This blog post explains the most important terms used in the Docker world and provides an overview of how Docker works.
The starting point for the execution of each container is an image. You may already know the term from virtual machines, where a disk image is a file presented to the virtualization system as a hard drive. The virtual machine can set up partitions and file systems there.
With Docker, on the other hand, an image provides the basis for the container as a read-only file system. Unlike virtual machines, the running container never changes the image. Instead, any files modified or added by the container end up in a separate overlay file system, which is mapped by its own directory within the Docker base directory on the host.
The separation between immutable image files and mutable container files makes it possible to derive any number of containers from an image, which can certainly be executed at the same time.
A lot of images are available for download on the internet, especially on Docker Hub, and the vast majority are free of charge. You can help yourself to these images as you would a toolbox: you can derive your own containers from them and even combine them into new images yourself.
Docker Hub: Docker Hub is operated by the Docker company, but the images provided there predominantly originate from the Docker community. Having set up a login, anyone can publicly provide images here for free. Although this is a fantastic offer, there’s a lot of junk on Docker Hub in addition to a multitude of great images: test projects, software that’s no longer maintained, and the like. In this respect, you should exercise some caution when selecting images on Docker Hub. Usually, “official” images maintained by Docker are unreservedly recommended. https://hub.docker.com
A basic concept of Docker is that when images are updated (e.g., because of a new software version), the running container simply gets stopped, and a new container is set up to replace the old one. (Neither the update nor the container restart occurs automatically. You’ll have to take care of that yourself.)

Supplied information:
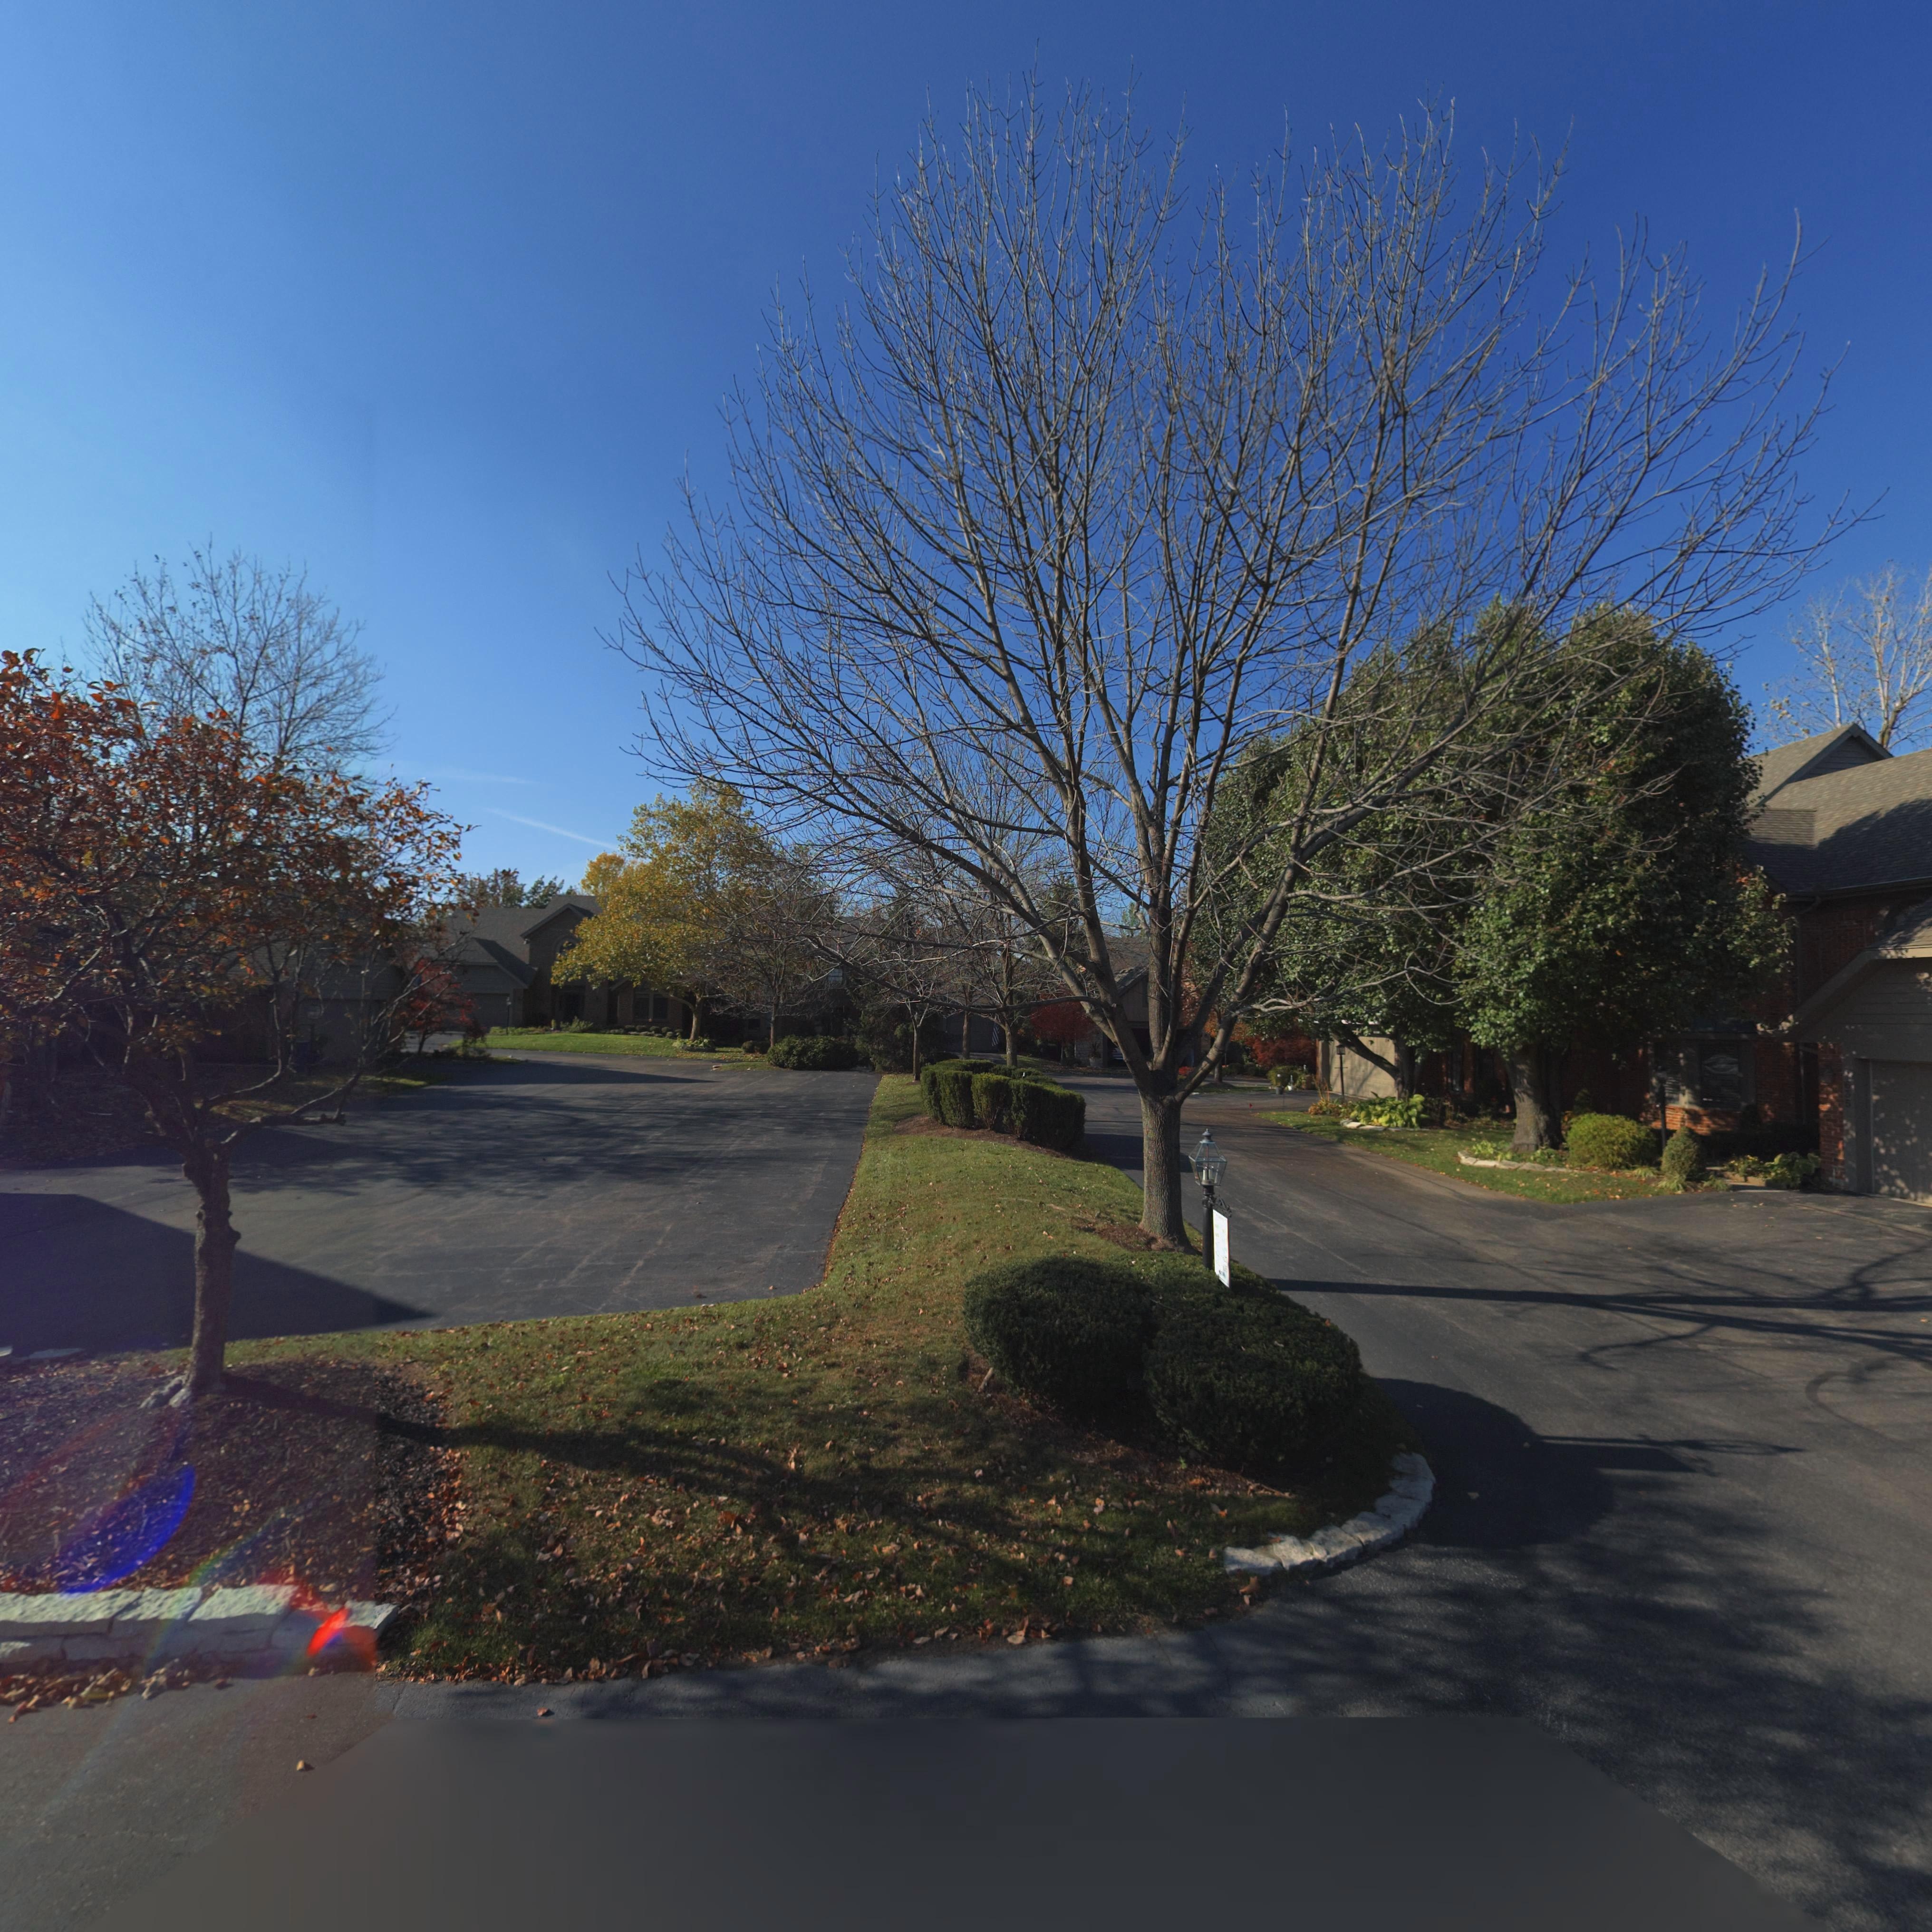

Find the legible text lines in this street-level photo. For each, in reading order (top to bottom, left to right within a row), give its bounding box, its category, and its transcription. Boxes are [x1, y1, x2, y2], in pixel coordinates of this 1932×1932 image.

[1844, 1080, 1852, 1108] StreetNumber: 635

To be done:
a. Write out the passage of the Docker overview word for word, starting at "The starting point" and ending at "file systems there.".
b. Answer these questions using the Docker overview:
(i) Where do the files that a running container modifies or adds end up?
(ii) Which company operates Docker Hub?
(iii) Which images on Docker Hub does the overview say are usually recommended without reservation?
c. Continue the Docker overview from the point where it stops.

Expected outputs:
a.
The starting point for the execution of each container is an image. You may already know the term from virtual machines, where a disk image is a file presented to the virtualization system as a hard drive. The virtual machine can set up partitions and file systems there.

b.
(i) They end up in a separate overlay file system, which is mapped by its own directory within the Docker base directory on the host.
(ii) Docker Hub is operated by the Docker company.
(iii) The "official" images maintained by Docker are usually recommended without reservation.

c.
As far as the program code contained in the image, this concept is as simple as it is ingenious—but what about the files created during the operation of the container? After all, it’s not acceptable that they’ll all be lost when a new container gets set up.
To avoid this, Docker provides volumes, which are directories in the host file system that are separate from the container. Files are stored there that will be preserved when switching from one version to the next, that is, from one container to the next. For example, in the case of a container with a database server, all database files are located in such a volume; in the case of a container with a web server, the HTML documents, PHP scripts, and so on are located there.
By default, when you create a new container, Docker automatically sets up an associated volume directory (in the /var/lib/docker/volumes directory or in .local/share/docker/volumes on Linux) and names it with a universally unique identifier (UUID). For the purpose of better management, you can assign volumes their own name or even specify the location of the directory. This way, you avoid long path names that are impossible to remember. If you don’t know where a container’s volume is located, you can use docker inspect to determine this information.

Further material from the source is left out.